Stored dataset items
________________________________________
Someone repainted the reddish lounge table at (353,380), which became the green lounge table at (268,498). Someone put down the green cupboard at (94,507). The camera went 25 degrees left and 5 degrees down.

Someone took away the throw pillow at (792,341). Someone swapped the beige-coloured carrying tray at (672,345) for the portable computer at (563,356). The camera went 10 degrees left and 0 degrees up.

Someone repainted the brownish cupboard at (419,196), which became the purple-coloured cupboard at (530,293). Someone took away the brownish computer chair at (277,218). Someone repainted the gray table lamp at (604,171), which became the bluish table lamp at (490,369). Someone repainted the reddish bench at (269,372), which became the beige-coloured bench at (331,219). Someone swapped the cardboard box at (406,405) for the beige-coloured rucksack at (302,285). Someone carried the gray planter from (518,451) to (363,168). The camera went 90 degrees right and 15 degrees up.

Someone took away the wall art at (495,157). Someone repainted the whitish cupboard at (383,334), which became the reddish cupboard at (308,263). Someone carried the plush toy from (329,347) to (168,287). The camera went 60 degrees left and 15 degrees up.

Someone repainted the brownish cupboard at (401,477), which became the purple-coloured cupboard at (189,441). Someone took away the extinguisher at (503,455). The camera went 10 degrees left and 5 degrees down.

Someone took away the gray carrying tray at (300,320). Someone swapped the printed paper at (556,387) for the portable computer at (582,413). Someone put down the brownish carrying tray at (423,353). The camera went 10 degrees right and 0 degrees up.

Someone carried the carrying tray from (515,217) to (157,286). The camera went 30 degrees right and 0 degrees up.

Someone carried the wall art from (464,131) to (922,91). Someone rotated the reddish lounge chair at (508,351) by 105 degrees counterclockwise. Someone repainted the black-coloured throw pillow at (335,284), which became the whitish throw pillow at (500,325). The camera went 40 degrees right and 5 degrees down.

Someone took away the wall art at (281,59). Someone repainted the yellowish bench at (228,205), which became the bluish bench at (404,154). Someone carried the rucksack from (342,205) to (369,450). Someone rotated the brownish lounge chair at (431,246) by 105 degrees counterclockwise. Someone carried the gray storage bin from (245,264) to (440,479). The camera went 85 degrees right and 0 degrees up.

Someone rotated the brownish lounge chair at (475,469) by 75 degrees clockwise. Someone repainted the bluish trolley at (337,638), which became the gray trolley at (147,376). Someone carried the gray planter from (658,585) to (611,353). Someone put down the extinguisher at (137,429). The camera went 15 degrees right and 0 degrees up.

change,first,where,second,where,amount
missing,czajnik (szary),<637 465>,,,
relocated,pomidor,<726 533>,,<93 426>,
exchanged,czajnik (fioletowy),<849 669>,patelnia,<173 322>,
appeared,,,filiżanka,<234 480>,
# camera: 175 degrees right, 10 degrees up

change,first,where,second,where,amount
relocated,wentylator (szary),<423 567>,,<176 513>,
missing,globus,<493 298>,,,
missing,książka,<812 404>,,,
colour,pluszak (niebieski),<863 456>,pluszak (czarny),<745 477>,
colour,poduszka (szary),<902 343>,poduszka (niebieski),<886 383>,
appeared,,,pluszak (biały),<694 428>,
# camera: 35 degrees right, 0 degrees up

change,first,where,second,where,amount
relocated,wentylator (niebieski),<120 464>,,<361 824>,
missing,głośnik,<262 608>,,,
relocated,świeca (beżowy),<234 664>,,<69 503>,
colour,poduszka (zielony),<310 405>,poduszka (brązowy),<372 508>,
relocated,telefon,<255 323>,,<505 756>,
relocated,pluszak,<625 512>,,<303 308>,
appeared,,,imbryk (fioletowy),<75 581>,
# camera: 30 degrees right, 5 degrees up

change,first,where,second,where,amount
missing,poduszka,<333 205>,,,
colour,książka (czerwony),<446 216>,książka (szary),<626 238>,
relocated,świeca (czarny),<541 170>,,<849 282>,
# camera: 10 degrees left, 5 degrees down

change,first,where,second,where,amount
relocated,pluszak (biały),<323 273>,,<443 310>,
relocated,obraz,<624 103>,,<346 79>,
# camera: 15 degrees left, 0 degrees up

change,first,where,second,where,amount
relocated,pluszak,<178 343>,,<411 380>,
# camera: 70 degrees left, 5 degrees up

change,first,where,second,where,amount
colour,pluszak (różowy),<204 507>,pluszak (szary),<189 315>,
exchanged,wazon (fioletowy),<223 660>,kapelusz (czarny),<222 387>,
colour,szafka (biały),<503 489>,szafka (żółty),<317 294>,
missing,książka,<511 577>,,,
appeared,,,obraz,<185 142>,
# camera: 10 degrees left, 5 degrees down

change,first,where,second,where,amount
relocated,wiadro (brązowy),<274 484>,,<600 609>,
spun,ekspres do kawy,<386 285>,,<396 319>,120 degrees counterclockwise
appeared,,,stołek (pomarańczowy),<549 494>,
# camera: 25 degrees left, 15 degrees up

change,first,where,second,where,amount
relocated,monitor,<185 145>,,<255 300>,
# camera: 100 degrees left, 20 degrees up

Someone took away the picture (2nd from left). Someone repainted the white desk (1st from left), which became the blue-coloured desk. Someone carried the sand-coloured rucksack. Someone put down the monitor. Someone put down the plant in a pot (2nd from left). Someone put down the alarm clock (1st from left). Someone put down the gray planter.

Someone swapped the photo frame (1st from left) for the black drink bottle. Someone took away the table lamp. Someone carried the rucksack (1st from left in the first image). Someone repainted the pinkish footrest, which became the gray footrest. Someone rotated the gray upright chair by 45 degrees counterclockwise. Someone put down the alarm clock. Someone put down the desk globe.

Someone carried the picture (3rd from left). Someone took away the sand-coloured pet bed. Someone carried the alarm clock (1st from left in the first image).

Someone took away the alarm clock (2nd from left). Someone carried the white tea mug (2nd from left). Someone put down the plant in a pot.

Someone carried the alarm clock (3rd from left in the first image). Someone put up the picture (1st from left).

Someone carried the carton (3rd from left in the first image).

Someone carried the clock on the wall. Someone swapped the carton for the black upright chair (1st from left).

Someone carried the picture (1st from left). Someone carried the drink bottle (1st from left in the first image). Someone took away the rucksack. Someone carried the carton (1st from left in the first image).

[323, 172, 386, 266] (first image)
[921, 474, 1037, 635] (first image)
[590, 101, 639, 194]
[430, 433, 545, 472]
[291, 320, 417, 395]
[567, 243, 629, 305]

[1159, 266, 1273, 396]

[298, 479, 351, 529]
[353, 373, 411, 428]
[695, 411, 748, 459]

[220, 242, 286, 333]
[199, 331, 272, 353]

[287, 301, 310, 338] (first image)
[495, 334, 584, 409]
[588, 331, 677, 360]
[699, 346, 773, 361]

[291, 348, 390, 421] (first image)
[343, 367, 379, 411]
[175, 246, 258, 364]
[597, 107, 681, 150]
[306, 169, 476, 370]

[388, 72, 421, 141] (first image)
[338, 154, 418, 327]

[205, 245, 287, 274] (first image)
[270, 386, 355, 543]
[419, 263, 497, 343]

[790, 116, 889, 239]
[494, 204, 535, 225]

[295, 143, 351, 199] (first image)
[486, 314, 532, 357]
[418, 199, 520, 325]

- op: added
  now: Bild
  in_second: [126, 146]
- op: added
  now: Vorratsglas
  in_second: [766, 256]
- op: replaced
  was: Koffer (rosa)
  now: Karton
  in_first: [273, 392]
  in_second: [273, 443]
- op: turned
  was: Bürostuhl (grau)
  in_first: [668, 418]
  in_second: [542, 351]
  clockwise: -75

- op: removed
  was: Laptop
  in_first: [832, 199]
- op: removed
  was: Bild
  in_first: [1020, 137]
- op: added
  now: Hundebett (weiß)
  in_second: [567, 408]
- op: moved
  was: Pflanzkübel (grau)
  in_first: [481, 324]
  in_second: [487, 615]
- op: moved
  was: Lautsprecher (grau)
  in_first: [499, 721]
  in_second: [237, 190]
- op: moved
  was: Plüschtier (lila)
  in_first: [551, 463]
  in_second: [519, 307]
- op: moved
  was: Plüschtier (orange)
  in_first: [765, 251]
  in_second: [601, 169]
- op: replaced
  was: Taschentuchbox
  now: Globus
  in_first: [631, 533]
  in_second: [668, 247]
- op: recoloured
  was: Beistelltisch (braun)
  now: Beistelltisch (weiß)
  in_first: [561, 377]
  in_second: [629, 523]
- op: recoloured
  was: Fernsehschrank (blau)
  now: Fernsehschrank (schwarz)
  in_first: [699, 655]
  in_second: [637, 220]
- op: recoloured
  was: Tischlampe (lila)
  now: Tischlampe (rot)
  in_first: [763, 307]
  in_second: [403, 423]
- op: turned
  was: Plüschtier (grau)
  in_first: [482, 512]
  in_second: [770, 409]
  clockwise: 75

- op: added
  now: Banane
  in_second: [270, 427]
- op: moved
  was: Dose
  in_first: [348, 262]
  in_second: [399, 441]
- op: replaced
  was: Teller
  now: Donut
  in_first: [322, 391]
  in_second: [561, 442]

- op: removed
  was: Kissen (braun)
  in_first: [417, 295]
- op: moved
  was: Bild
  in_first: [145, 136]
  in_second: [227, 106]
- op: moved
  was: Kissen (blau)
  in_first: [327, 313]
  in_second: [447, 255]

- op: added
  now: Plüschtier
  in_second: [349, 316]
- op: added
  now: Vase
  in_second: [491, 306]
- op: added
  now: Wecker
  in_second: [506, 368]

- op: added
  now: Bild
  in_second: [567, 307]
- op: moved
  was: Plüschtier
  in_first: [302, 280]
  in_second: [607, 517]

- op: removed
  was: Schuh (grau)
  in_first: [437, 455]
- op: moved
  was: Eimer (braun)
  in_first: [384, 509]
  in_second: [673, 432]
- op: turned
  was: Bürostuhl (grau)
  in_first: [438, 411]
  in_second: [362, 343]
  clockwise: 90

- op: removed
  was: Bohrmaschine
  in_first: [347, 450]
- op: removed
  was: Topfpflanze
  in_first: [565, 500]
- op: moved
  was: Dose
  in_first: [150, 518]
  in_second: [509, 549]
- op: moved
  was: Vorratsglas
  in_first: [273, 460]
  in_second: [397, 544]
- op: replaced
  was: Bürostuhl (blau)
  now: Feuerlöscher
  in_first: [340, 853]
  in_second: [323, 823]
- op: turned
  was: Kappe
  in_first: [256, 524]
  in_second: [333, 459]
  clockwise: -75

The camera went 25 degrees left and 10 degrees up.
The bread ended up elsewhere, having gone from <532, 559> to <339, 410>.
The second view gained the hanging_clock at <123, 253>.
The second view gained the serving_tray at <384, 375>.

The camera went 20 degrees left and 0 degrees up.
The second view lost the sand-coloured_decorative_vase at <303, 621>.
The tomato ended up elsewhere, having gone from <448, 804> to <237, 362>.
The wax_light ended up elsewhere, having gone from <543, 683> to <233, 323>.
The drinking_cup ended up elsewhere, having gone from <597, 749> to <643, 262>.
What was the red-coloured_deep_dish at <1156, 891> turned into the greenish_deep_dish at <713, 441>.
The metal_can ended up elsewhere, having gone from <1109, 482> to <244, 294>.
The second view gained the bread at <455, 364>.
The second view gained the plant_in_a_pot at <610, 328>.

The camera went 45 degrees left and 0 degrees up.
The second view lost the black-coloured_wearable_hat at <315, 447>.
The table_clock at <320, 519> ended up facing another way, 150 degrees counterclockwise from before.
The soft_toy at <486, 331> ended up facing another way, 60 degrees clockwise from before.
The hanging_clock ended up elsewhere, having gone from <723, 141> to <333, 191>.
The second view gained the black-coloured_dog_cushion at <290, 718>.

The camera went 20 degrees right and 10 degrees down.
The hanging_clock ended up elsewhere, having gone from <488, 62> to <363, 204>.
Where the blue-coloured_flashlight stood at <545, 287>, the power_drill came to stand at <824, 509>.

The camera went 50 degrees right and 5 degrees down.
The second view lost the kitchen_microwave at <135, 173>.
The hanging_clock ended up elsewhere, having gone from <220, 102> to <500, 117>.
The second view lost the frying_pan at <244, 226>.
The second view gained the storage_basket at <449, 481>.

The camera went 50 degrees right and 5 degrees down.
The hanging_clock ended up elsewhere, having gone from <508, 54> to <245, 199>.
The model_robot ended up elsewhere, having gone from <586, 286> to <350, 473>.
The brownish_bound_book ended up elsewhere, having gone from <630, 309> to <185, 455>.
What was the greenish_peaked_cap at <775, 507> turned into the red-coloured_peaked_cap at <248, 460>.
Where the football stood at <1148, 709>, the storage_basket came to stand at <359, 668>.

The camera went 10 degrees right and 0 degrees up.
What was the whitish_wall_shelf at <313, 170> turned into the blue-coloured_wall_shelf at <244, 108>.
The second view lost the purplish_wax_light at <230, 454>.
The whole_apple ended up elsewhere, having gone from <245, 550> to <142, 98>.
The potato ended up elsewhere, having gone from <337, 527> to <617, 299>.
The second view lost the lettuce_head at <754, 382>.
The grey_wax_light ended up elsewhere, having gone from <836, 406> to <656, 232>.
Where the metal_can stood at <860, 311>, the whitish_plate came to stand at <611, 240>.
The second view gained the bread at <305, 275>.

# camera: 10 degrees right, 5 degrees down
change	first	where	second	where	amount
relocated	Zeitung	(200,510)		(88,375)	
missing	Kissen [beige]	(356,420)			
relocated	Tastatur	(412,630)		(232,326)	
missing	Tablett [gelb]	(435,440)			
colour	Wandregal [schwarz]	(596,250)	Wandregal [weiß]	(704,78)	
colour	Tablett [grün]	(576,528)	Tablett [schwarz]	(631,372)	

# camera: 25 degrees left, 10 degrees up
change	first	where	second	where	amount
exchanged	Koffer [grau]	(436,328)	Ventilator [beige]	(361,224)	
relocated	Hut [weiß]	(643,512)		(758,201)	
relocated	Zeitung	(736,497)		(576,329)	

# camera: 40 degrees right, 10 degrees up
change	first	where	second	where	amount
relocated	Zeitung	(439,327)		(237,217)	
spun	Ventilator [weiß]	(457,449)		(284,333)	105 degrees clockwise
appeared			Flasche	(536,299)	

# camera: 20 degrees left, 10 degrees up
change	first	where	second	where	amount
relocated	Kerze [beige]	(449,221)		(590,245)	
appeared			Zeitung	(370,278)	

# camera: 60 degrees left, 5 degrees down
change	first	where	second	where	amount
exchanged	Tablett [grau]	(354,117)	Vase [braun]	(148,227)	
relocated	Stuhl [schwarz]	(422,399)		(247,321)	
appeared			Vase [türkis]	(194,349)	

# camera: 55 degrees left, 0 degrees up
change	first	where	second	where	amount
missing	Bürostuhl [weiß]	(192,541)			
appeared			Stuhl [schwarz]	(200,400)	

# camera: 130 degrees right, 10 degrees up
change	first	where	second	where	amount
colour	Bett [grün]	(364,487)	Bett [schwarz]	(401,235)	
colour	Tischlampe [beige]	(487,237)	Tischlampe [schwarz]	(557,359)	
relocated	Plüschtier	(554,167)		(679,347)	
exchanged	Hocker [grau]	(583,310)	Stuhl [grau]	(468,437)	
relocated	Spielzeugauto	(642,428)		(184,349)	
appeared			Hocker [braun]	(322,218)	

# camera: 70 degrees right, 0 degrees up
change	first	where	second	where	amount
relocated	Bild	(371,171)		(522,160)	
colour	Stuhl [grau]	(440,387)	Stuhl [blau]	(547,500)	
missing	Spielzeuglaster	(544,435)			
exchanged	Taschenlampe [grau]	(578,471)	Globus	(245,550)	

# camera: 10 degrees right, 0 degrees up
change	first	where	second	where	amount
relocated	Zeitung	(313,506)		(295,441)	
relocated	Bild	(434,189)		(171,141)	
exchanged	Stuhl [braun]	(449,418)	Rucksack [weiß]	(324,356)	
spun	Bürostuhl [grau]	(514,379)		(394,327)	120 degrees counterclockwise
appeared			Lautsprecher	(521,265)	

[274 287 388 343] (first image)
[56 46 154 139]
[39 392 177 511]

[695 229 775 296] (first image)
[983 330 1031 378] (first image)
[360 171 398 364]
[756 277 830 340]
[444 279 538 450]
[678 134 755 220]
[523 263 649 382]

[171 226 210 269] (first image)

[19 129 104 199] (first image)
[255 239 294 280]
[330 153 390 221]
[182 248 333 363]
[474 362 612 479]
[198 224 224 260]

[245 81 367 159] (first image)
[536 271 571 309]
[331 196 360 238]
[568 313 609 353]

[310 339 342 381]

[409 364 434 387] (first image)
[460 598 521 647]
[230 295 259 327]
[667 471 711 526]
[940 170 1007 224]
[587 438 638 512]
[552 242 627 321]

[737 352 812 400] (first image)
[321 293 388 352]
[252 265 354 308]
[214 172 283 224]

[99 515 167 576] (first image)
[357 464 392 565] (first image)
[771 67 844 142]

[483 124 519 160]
________________________________________
YOUR OBJECTIVE: Which of the lines above hold the string "czajnik"? Copy each one.

OUTPUT FOR THIS EXERCISE:
missing,czajnik (szary),<637 465>,,,
exchanged,czajnik (fioletowy),<849 669>,patelnia,<173 322>,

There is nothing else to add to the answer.